Every guest that reacts excitedly to the dog's jumping, either positively or negatively, will confirm the behavior. Jumping is very much self-reinforcing, so you've got to break that cycle. Good luck!


----------



## sammylove

Thank you so very much.......your suggestions were fantastic and incorporate many of the things we have attempted to "learn" in training. It also explains his behavior in such a straightforward way, I'm feeling better already! Happy holidays


----------



## JoelSilverman

Here are a series of 14 free videos on my site that will help you with that.. Here is the link:


----------



## sammylove

Many thanks to you also. With all of this information, I am confident he will be the pet he has the potential to be. I am going to visit that website today! Happy Holidays


----------



## Ljilly28

Great comment, Tippykayak. One more small suggestion is to "set up " the dog with some friends acting as guests to practice not jumping. While you do the things Tippy suggests, your helpful guest should cross her arms over her chest(closed body language) and turn her back to your dog, remaining motionless until the dog is calm. The dog then gets the opposite of what he wants, and doesnt self-reward. Another thing is to teach your dog "place", "mat", or the nice old fashioned Go Lie Down. You might need to tether your dog at first- maybe with a tasty kong or something- but you can get him in the habit of going to his "place" rather than the front door to bounce off the walls. To be fair to the youngster, get him nice and physically tired before company.


----------



## Lucky's mom

When my neighborhood kids helped me train Lucky to sit (using treats) while he was excited like that...it, it really stuck and helped in all excitable situations.

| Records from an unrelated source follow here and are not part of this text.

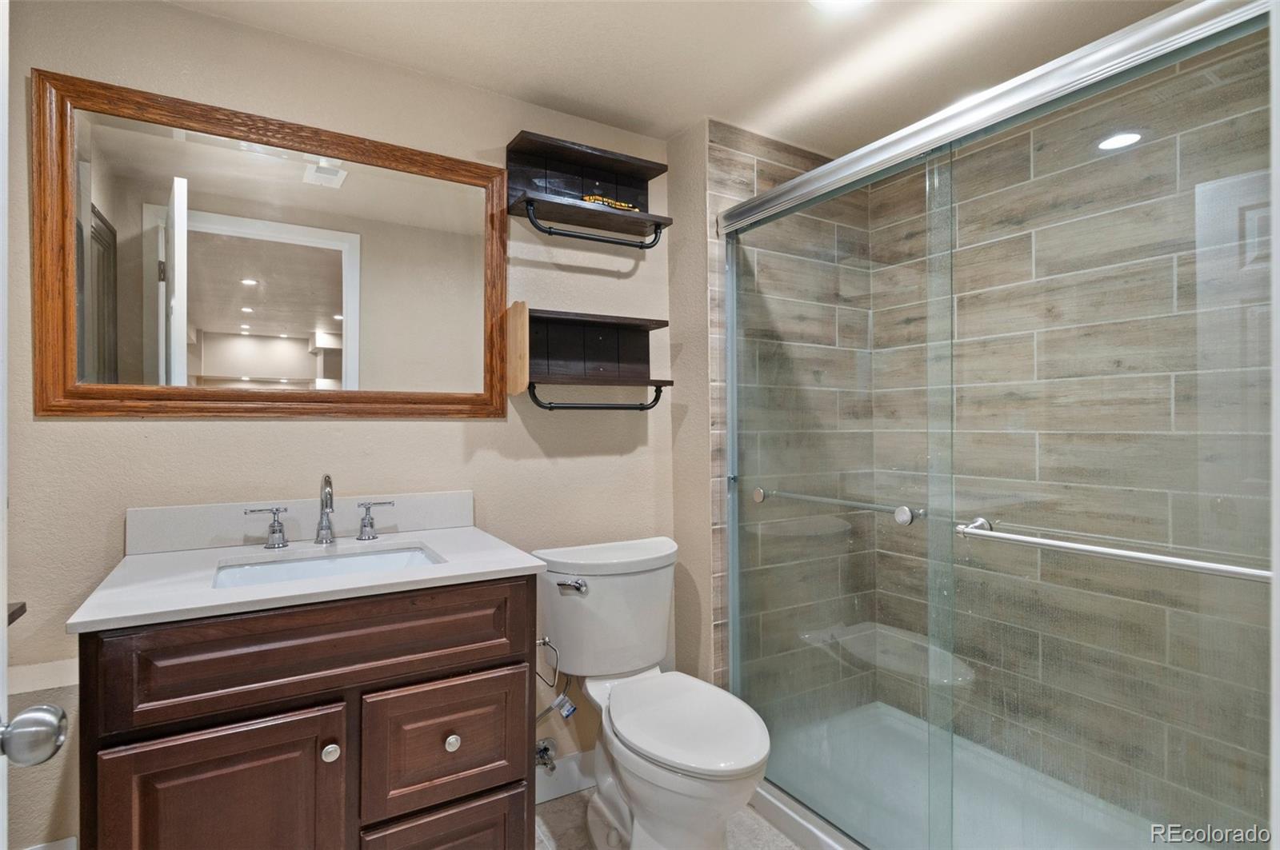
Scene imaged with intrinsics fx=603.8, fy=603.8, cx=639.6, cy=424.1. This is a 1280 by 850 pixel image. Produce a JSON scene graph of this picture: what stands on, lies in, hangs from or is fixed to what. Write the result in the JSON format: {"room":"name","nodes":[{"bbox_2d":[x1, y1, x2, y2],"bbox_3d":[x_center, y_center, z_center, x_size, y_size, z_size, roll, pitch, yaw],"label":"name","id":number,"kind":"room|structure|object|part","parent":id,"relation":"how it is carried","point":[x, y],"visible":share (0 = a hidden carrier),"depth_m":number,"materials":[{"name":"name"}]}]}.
{"room":"bathroom","nodes":[
{"label":"bathroom","id":0,"kind":"room"},
{"bbox_2d":[3,0,675,846],"bbox_3d":[-0.761,0.094,1.760,2.077,2.263,0.119,0,0,-31],"label":"back wall","id":1,"kind":"structure","parent":0,"point":[114,539],"depth_m":1.68,"materials":[{"name":"beige paint"}]},
{"bbox_2d":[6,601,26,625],"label":"wall shelf","id":2,"kind":"object","parent":1,"relation":"attached to","point":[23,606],"visible":0.59,"depth_m":1.13,"materials":[{"name":"brown wood"}]},
{"bbox_2d":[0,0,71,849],"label":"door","id":3,"kind":"structure","parent":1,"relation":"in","point":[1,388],"depth_m":0.63,"materials":[{"name":"white paint"}]},
{"bbox_2d":[0,704,69,766],"bbox_3d":[-0.632,0.301,0.568,0.143,0.070,0.074,0,0,-31],"label":"door knob","id":4,"kind":"object","parent":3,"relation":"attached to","point":[43,750],"visible":0.99,"depth_m":0.57,"materials":[{"name":"silver metal"}]},
{"bbox_2d":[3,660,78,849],"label":"wall ledge","id":5,"kind":"object","parent":1,"relation":"attached to","point":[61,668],"visible":0.53,"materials":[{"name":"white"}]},
{"bbox_2d":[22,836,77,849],"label":"baseboard","id":6,"kind":"structure","parent":1,"relation":"attached to","point":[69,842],"depth_m":1.31,"materials":[{"name":"white paint"}]},
{"bbox_2d":[48,66,510,418],"bbox_3d":[-0.872,-0.406,1.609,1.096,0.770,0.031,0,0,-31],"label":"mirror","id":7,"kind":"object","parent":1,"relation":"attached to","point":[322,321],"visible":0.99,"depth_m":1.53,"materials":[{"name":"brown mirror"}]},
{"bbox_2d":[534,737,559,771],"bbox_3d":[-0.305,1.059,1.933,0.075,0.103,0.074,0,0,-31],"label":"water supply valve","id":8,"kind":"object","parent":1,"relation":"attached to","point":[545,750],"visible":0.81,"depth_m":1.93,"materials":[{"name":"silver metal"}]},
{"bbox_2d":[535,636,561,688],"bbox_3d":[-0.241,0.571,1.451,0.063,0.124,0.122,0,0,-31],"label":"toilet paper holder","id":9,"kind":"object","parent":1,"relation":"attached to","point":[545,643],"visible":0.71,"depth_m":1.45,"materials":[{"name":"silver metal"}]},
{"bbox_2d":[535,748,595,804],"bbox_3d":[-0.199,1.156,2.015,0.816,0.122,0.015,0,0,-31],"label":"baseboard","id":10,"kind":"structure","parent":1,"relation":"attached to","point":[545,790],"depth_m":1.98,"materials":[{"name":"white paint"}]},
{"bbox_2d":[505,131,671,250],"bbox_3d":[-0.153,-0.733,1.951,0.520,0.284,0.169,0,0,-31],"label":"wall shelf","id":11,"kind":"object","parent":1,"relation":"attached to","point":[650,177],"visible":0.99,"depth_m":1.96,"materials":[{"name":"wood"}]},
{"bbox_2d":[581,192,637,210],"bbox_3d":[-0.104,-0.720,2.000,0.234,0.048,0.058,0,0,-31],"label":"object","id":12,"kind":"object","parent":11,"relation":"on","point":[622,206],"visible":0.55,"depth_m":1.98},
{"bbox_2d":[512,305,672,413],"bbox_3d":[-0.147,-0.201,1.955,0.518,0.337,0.170,0,0,-31],"label":"wall shelf","id":13,"kind":"object","parent":1,"relation":"attached to","point":[599,333],"visible":0.99,"depth_m":1.98,"materials":[{"name":"brown wood"}]},
{"bbox_2d":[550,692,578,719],"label":"water supply hose tag","id":14,"kind":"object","parent":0,"point":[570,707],"visible":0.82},
{"bbox_2d":[532,787,806,849],"bbox_3d":[0.183,1.256,1.027,2.970,0.068,2.302,0,0,-31],"label":"floor","id":15,"kind":"structure","parent":0,"point":[557,804],"depth_m":1.82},
{"bbox_2d":[73,574,536,849],"bbox_3d":[-0.691,0.785,1.373,0.810,0.896,0.581,0,0,-31],"label":"vanity cabinet","id":16,"kind":"object","parent":15,"relation":"on","point":[286,710],"visible":0.84,"depth_m":1.14,"materials":[{"name":"brown wood"}]},
{"bbox_3d":[-0.751,0.854,1.110,0.324,0.560,0.033,0,0,-31],"label":"cabinet door","id":17,"kind":"part","parent":16,"relation":"part of","materials":[{"name":"brown wood"}]},
{"bbox_2d":[68,520,544,635],"bbox_3d":[-0.675,0.279,1.377,0.751,0.095,0.573,0,0,-31],"label":"countertop","id":18,"kind":"structure","parent":16,"relation":"on","point":[517,566],"depth_m":1.30,"materials":[{"name":"white stone"}]},
{"bbox_2d":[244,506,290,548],"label":"faucet handle","id":19,"kind":"object","parent":18,"relation":"on","point":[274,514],"visible":0.96,"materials":[{"name":"silver metal"}]},
{"bbox_2d":[127,488,475,554],"bbox_3d":[-0.851,0.250,1.626,0.773,0.102,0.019,0,0,-31],"label":"backsplash","id":20,"kind":"structure","parent":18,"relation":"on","point":[184,509],"depth_m":1.56,"materials":[{"name":"white stone"}]},
{"bbox_2d":[244,472,396,549],"bbox_3d":[-0.798,0.209,1.523,0.346,0.184,0.143,0,0,-31],"label":"faucet","id":21,"kind":"object","parent":18,"relation":"on","point":[326,479],"visible":0.99,"depth_m":1.53,"materials":[{"name":"silver metal"}]},
{"bbox_2d":[212,544,443,589],"bbox_3d":[-0.698,0.399,1.375,0.495,0.131,0.337,0,0,-31],"label":"sink","id":22,"kind":"object","parent":18,"relation":"in","point":[344,561],"visible":0.31,"depth_m":1.48,"materials":[{"name":"white ceramic"}]},
{"bbox_2d":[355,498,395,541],"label":"faucet handle","id":23,"kind":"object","parent":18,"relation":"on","point":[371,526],"visible":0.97,"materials":[{"name":"silver metal"}]},
{"bbox_3d":[-0.590,0.443,1.197,0.666,0.170,0.032,0,0,-31],"label":"drawer","id":24,"kind":"part","parent":16,"relation":"part of","materials":[{"name":"brown wood"}]},
{"bbox_3d":[-0.616,0.647,1.205,0.031,0.034,0.032,0,0,-31],"label":"knob","id":25,"kind":"part","parent":16,"relation":"part of","materials":[{"name":"silver metal"}]},
{"bbox_3d":[-0.421,1.003,1.322,0.291,0.325,0.044,0,0,-31],"label":"drawer","id":26,"kind":"part","parent":16,"relation":"part of","materials":[{"name":"brown wood"}]},
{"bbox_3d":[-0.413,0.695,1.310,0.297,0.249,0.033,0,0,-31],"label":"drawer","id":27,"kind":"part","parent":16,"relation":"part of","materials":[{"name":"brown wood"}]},
{"bbox_3d":[-0.409,0.685,1.313,0.031,0.033,0.031,0,0,-31],"label":"knob","id":28,"kind":"part","parent":16,"relation":"part of","materials":[{"name":"silver metal"}]},
{"bbox_2d":[533,536,768,849],"bbox_3d":[0.045,0.806,1.706,0.491,0.828,0.789,0,0,-31],"label":"toilet","id":29,"kind":"object","parent":15,"relation":"on","point":[605,784],"visible":0.98,"depth_m":1.70,"materials":[{"name":"white ceramic"}]},
{"bbox_3d":[-0.211,0.483,1.825,0.064,0.037,0.072,0,0,-31],"label":"flush lever","id":30,"kind":"part","parent":29,"relation":"part of","materials":[{"name":"silver metal"}]},
{"bbox_3d":[0.103,0.801,1.711,0.377,0.047,0.499,0,0,-31],"label":"toilet lid","id":31,"kind":"part","parent":29,"relation":"part of","materials":[{"name":"white plastic"}]},
{"bbox_2d":[752,697,1198,849],"bbox_3d":[0.992,1.163,1.628,0.851,0.094,1.498,0,0,-31],"label":"shower pan","id":32,"kind":"object","parent":15,"relation":"on","point":[822,836],"visible":0.56,"depth_m":1.89,"materials":[{"name":"white plastic"}]},
{"bbox_2d":[724,0,1278,849],"bbox_3d":[0.688,0.205,1.438,0.106,1.791,1.504,0,0,-31],"label":"sliding shower door","id":33,"kind":"structure","parent":32,"relation":"on","point":[734,536],"depth_m":1.27,"materials":[{"name":"glass"}]},
{"bbox_2d":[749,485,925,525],"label":"towel bar","id":34,"kind":"object","parent":33,"relation":"attached to","point":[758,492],"visible":0.88,"depth_m":1.64,"materials":[{"name":"silver metal"}]},
{"bbox_2d":[955,516,1272,583],"bbox_3d":[0.855,0.228,1.081,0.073,0.042,0.598,0,0,-31],"label":"towel bar","id":35,"kind":"object","parent":33,"relation":"attached to","point":[1090,549],"visible":0.89,"depth_m":1.05,"materials":[{"name":"silver metal"}]},
{"bbox_2d":[164,0,1187,156],"bbox_3d":[0.214,-1.085,0.994,2.976,0.099,2.316,0,0,-31],"label":"ceiling","id":36,"kind":"structure","parent":0,"point":[670,127],"depth_m":1.67,"materials":[{"name":"beige paint"}]},
{"bbox_2d":[810,0,875,13],"bbox_3d":[0.485,-1.029,1.395,0.220,0.025,0.222,0,0,-31],"label":"ceiling light","id":37,"kind":"object","parent":36,"relation":"attached to","point":[830,1],"visible":0.98,"depth_m":1.47,"materials":[{"name":"white"}]},
{"bbox_2d":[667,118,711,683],"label":"side wall","id":38,"kind":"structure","parent":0,"point":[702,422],"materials":[{"name":"beige paint"}]},
{"bbox_2d":[706,116,871,718],"bbox_3d":[0.592,0.093,2.320,0.896,2.267,0.105,0,0,-31],"label":"tiled shower wall","id":39,"kind":"structure","parent":0,"point":[722,170],"depth_m":2.22,"materials":[{"name":"tile"}]},
{"bbox_2d":[872,31,1270,830],"bbox_3d":[1.426,0.080,1.882,0.112,2.262,1.520,0,0,-31],"label":"tiled shower wall","id":40,"kind":"structure","parent":0,"point":[995,170],"depth_m":1.86,"materials":[{"name":"tile"}]}
]}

In the house, we no longer need to crate Lucky and he doesn't jump anymore but gosh he still gets excited and will hardly let guests walk through. We have to tell him to "lay down" and that helps calm him....


----------



## tippykayak

Ljilly28 said:


> Great comment, Tippykayak. One more small suggestion is to "set up " the dog with some friends acting as guests to practice not jumping. While you do the things Tippy suggests, your helpful guest should cross her arms over her chest(closed body language) and turn her back to your dog, remaining motionless until the dog is calm. The dog then gets the opposite of what he wants, and doesnt self-reward. Another thing is to teach your dog "place", "mat", or the nice old fashioned Go Lie Down. You might need to tether your dog at first- maybe with a tasty kong or something- but you can get him in the habit of going to his "place" rather than the front door to bounce off the walls. To be fair to the youngster, get him nice and physically tired before company.


Well put. I totally agree with LJilly's additions. A tired dog is in a much more trainable state of mind, and the things he learns while tired can carry across to times when he's not. Also, her body language tip is awesome. After a couple of tries, you'll probably see it click in his head: "wait, when I jump up, the person gets all boring and ignores me...hmm...what if I sit instead?"

Good luck!


----------



## ScoobaSteeV

Great tips! Been having the same issue w/my Golden, they're so people-focused like tippy-kayak said. On walks when she sees another owner walking their dog, she'll greet the owner first, haha have heard the same from other golden owners too. But thanks for the tips everyone.


----------